Distributed Training: DeepEP intra-node optimization, fused kernels, robust checkpointing, and enforced cross-platform numerical alignment (the 4C principle).
Long-context: Sequence length extended to 16K–64K; models demonstrate nearly perfect retrieval in "needle-in-a-haystack" assessments.

5. Trillion-Parameter Model Results: Ling-1T on the Pareto Frontier

The flagship Ling-1T model achieves a new Pareto frontier of reasoning accuracy versus computational cost. On benchmarks such as AIME-25 (mathematics), LiveCodeBench (code), and ZebraLogic (logic), Ling-1T's curve lies ahead of all comparable models. Empirical validation of scaling laws confirms that Ling-1T (with 51B active parameters per forward pass, 1T total) matches or surpasses dense models requiring 300B+ active parameters, while controlling both accuracy and reasoning depth. Results consistently show smaller variants (Ling-mini-2.0, Ling-flash-2.0) at or above dense model performance for their respective sizes.

6. Implications and Future Directions

Ling 2.0 is architected as an open, reproducible foundation for efficient reasoning and future agentic ("thinking") models. Its theoretical and empirical underpinnings—in scaling laws, reasoning-centric design, and robust distributed engineering—set reproducible standards for the community and establish a bridge to advanced, autonomously agentic models (the Ring series). This suite democratizes trillion-parameter model development by providing efficiency, accuracy, and real validated design roadmaps, rather than relying on brute-force dense scaling.
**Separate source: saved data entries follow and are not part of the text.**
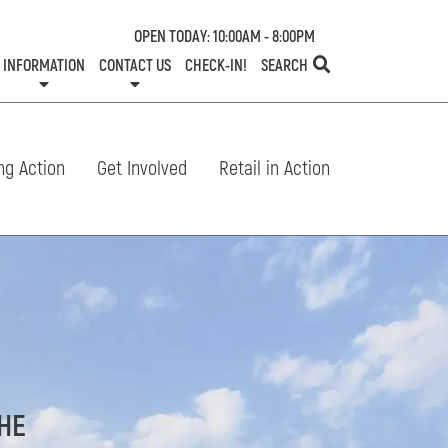
OPEN TODAY: 10:00AM - 8:00PM
INFORMATION
CONTACT US
CHECK-IN!
SEARCH
TESTS
SERVICES
ONE PLANET
DIRECTORY
COMMUNITY SUPPORT
LEASING
NEWS
CONTACT US
CENTRE MAP
SPECIALTY LEASING
SHOP N' STROLL
GIFT CARDS
CAREERS
HOURS
ng Action
Get Involved
Retail in Action
THE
7. Representative Model Table

Model	Total Parameters	Activated Parameters	Experts	Activated/Token	Typical Use
Ling-mini-2.0	16B	1.4B	256	8+1	Efficient instruct
Ling-flash-2.0	103B	6.1B	256	8+1	Medium-scale reasoning
Ling-1T	1T	51B	256	8+1	Trillion-scale general reasoner

Conclusion

Ling 2.0 establishes, both empirically and theoretically, that highly sparse, reasoning-oriented, Mixture-of-Experts models can be reproducibly scaled to the trillion-parameter regime, setting new baselines for reasoning accuracy and efficiency. The coordinated deployment of architectural sparsity, reasoning-aligned objectives, robust pipeline engineering, and formal scaling laws redefines practical and scientific boundaries for large-scale language modeling and logic-centric AI. The ongoing evolution into deep agentic models positions Ling 2.0 as an industry and research foundation for scalable, efficient, and interpretable artificial general reasoning systems (Ling-Team et al., 25 Oct 2025, Tian et al., 23 Jul 2025, Team et al., 7 Mar 2025, Codefuse et al., 22 Mar 2025).